In order to innovate and expand, we have to build our team and invest in our technical infrastructure. This year, we’re appointing our first China-based editors to enhance our coverage of content from this rapidly-growing research community and have created two new roles; Head of Editorial Integrity and Head of Editorial Outreach. We are building a new evaluation platform to help the editors work more efficiently and a new portal where publishers can submit and track journal evaluations. All of this – and much more I can’t talk about yet! – will lead to huge improvements for our customers.

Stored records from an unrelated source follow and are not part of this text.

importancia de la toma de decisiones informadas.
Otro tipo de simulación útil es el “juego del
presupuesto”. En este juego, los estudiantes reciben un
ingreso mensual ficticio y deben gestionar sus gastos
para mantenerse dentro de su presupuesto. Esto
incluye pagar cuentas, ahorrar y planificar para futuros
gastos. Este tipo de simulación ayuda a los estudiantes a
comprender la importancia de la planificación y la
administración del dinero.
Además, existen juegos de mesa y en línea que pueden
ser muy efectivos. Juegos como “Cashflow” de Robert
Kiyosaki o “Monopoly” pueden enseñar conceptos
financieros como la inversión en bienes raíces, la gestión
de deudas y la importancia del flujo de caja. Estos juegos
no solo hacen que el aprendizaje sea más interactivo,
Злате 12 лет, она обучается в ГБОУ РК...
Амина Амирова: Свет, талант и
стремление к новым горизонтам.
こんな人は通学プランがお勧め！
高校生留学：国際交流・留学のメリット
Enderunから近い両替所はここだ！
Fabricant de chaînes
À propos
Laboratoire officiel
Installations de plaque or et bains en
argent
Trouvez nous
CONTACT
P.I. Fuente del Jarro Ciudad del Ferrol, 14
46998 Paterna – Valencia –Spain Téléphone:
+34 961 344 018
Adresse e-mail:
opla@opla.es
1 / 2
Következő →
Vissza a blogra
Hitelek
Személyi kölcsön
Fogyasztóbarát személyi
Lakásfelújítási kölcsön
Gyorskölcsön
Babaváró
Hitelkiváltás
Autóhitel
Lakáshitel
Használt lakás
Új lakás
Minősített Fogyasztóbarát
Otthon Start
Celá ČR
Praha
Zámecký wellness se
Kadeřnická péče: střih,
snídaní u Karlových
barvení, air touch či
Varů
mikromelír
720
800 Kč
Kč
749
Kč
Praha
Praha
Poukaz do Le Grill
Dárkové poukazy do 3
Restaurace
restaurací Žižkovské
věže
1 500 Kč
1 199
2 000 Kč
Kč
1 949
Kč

What is your experience as a BAME woman in the sometimes-conservative industries of academia and research publishing? 

I’m from a Bangladeshi background and at industry events I am often the only brown person in the room, or the only senior woman. I don’t think this is unusual, but neither should we accept it. One of the reasons I was drawn to the Web of Science Group is their record of promoting and recruiting women into senior roles. Both my boss, and my boss’ boss, are women. 

In all my roles I have worked to build environments where diversity, equality, and gender parity are championed and valued. At the Web of Science Group, I have been honoured to facilitate insightful discussions for International Women’s Day, taking parts in events to encourage women in STEM. I am part of the Women@Clarivate group, an initiative to help women across our parent company grow in their careers. 

Much like innovation in technology, or ensuring editorial quality – diversity is a topic on which we cannot afford to stand still.